It has been something I have wanted to do for a while and have only gotten into it this past year. It seems each month I have been challenging some sort of translation project that is bigger and more ambitious than the last. I have been successful so far with each one.
Of course there are missteps and mistakes made. I've had to go back and fix things here and there. It happens. I completely understand the artist who sees their own work and winces at all that is not right with it. I wonder if that is not in and of itself what makes one an artist. Being able to critique one's own work and say "No, there is more to be done with work."
That of course may also be the artist's downfall.

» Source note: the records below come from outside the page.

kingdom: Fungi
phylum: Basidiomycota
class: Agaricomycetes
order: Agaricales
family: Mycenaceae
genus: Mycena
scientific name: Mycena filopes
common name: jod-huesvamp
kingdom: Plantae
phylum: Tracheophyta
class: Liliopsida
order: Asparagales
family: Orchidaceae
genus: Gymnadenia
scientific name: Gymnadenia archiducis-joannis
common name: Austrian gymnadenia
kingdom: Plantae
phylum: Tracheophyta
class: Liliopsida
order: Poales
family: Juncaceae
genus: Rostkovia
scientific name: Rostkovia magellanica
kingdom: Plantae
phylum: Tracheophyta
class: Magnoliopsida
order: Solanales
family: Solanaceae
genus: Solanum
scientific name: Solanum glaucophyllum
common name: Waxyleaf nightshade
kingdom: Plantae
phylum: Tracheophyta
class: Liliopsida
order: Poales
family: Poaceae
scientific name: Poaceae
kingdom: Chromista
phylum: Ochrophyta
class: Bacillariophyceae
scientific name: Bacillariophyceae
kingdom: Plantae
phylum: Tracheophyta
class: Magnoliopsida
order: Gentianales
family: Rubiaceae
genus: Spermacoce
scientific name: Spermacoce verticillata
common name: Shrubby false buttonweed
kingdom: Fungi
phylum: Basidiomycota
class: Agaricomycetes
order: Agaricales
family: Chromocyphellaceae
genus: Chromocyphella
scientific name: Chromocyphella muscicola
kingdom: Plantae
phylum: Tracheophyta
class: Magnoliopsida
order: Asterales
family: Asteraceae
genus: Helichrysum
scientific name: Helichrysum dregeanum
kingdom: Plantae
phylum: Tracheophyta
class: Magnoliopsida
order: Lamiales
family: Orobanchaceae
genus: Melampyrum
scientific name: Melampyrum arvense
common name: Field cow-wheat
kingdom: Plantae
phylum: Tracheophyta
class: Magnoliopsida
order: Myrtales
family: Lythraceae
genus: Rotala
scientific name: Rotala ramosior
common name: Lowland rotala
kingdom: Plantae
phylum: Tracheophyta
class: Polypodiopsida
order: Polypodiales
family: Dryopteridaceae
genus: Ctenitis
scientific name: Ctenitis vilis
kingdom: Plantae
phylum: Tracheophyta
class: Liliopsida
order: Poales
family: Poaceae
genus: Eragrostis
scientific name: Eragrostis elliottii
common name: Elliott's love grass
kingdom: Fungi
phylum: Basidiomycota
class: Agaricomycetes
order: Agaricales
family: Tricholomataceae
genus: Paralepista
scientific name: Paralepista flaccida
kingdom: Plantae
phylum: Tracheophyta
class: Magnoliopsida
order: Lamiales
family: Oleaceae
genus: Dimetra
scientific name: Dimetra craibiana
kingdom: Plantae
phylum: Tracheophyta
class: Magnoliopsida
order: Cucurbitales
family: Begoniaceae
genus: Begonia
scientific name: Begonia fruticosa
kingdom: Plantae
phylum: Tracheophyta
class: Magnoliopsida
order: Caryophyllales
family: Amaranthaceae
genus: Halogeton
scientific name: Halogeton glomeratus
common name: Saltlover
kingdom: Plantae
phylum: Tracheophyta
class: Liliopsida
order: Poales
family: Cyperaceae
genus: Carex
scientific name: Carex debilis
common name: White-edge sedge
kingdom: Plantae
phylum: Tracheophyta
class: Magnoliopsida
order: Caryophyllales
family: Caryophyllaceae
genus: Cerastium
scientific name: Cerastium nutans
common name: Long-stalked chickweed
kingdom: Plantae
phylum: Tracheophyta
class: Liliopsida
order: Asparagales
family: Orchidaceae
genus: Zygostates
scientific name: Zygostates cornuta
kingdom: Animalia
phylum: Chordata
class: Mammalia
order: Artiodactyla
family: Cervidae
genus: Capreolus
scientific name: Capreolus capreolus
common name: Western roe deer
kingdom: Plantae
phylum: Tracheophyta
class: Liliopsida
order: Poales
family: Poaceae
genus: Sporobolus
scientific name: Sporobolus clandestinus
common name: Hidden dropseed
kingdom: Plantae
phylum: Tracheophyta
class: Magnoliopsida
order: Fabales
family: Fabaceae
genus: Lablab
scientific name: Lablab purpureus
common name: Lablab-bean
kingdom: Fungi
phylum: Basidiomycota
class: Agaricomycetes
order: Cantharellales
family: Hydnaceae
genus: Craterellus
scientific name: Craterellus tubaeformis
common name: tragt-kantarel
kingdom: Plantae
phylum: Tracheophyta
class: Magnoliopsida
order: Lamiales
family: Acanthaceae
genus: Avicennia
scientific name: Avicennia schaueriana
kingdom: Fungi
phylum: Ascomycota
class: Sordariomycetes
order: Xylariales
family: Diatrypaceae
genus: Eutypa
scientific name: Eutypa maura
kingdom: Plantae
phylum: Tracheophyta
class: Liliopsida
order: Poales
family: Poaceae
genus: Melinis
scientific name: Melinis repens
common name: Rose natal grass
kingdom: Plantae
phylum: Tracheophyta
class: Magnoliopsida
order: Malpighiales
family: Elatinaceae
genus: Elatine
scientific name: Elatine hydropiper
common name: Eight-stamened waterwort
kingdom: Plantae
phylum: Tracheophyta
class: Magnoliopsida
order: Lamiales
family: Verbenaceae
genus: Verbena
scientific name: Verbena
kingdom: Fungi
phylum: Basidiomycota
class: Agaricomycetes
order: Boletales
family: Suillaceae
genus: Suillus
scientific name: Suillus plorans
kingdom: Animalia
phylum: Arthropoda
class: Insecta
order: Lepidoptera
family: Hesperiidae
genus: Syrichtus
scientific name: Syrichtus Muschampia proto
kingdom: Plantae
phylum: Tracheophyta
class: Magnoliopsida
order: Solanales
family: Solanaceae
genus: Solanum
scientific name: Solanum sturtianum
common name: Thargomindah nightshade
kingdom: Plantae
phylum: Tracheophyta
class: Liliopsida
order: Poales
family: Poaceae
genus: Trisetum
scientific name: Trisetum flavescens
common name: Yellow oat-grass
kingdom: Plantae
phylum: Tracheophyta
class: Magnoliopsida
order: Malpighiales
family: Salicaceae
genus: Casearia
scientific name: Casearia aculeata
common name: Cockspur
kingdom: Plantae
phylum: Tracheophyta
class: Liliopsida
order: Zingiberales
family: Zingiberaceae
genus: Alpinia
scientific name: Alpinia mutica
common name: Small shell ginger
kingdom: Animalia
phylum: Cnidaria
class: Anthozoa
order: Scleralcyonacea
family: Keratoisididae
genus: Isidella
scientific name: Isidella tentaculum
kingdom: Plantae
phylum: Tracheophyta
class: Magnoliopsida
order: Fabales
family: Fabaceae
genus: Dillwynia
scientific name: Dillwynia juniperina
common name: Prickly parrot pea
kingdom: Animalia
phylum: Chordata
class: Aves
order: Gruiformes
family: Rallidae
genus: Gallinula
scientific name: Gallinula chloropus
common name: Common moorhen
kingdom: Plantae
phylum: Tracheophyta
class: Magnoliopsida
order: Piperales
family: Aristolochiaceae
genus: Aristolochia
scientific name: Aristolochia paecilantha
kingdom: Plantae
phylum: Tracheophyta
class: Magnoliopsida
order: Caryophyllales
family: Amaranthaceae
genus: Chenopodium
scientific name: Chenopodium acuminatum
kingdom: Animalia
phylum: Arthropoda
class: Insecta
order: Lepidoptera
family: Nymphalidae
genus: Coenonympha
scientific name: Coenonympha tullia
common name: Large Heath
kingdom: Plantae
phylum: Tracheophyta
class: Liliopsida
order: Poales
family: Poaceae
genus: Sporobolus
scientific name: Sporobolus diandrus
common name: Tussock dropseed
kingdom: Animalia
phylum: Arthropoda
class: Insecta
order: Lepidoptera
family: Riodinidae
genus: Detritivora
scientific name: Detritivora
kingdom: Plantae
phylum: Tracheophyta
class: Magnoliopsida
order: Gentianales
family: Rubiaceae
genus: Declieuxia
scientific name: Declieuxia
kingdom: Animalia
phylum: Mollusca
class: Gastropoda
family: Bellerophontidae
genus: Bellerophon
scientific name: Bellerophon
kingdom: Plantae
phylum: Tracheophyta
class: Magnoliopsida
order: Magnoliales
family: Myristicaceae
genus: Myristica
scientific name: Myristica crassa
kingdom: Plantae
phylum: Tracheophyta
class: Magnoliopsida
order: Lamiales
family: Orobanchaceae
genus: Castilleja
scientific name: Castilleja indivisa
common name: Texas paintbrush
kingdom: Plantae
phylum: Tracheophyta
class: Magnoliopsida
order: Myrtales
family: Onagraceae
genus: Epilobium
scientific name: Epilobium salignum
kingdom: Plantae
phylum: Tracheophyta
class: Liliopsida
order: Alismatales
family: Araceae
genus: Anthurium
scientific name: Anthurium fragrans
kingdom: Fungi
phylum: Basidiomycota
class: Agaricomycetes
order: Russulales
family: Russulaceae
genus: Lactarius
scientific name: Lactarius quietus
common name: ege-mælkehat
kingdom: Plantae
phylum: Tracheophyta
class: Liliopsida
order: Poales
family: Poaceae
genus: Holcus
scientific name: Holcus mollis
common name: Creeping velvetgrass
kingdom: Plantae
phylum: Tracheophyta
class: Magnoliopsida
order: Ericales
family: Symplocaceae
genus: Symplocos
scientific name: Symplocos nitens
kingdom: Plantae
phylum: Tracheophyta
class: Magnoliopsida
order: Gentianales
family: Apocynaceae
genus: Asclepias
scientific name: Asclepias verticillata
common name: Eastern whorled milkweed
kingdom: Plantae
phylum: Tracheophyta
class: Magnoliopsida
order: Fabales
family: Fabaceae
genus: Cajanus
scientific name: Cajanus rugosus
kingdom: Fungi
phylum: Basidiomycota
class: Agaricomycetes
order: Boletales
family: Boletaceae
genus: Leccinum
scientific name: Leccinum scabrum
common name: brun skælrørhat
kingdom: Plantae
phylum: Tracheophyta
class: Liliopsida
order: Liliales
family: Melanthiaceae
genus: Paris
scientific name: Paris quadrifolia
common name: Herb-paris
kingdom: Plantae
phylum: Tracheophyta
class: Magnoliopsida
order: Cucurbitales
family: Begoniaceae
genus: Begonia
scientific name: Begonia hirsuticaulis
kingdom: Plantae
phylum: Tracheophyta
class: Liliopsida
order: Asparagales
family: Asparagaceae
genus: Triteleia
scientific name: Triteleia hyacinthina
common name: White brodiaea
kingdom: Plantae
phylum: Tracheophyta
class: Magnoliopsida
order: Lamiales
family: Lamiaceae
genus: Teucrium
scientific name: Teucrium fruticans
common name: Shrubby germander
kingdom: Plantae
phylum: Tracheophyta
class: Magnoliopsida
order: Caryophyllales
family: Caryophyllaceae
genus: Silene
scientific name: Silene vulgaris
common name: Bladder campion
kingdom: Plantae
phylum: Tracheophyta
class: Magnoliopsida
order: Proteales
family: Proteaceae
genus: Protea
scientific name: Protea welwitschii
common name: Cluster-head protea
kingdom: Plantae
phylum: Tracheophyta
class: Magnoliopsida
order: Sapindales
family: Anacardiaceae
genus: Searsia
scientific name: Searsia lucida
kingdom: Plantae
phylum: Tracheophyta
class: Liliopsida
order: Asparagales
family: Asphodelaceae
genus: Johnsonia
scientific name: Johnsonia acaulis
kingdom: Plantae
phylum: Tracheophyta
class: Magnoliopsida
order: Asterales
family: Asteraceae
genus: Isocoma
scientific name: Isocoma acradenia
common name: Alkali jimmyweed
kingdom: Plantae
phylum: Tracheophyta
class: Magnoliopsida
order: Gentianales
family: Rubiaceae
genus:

Harnessing the productive feelings here is difficult. I do believe that seeing room for improvement in my work is absolutely necessary for improvement. Thinking I am better than I am will only impede real progress. The key is not to let it turn into stress that prevents me spending time on actually improving.
I'm getting better at that. It's quite difficult. Working through Getting Things Done has helped me focus on the idea of the time and place for things. When I'm walking with my son to buy a snack for my wife and I, there is no time to be thinking about work. That is time to one hundred percent focus on my son and I.
Is that what brought up this idea of "multitasking"? We have all these things in front of us – computers are particularly dangerous about empowering this – and find ourselves "working" on so many things that nothing gets really done. Or at least at the level we'd like them to.
We're only really working on one thing at a time. Ever. Might as well make it the best one for the moment. That moment will soon be gone.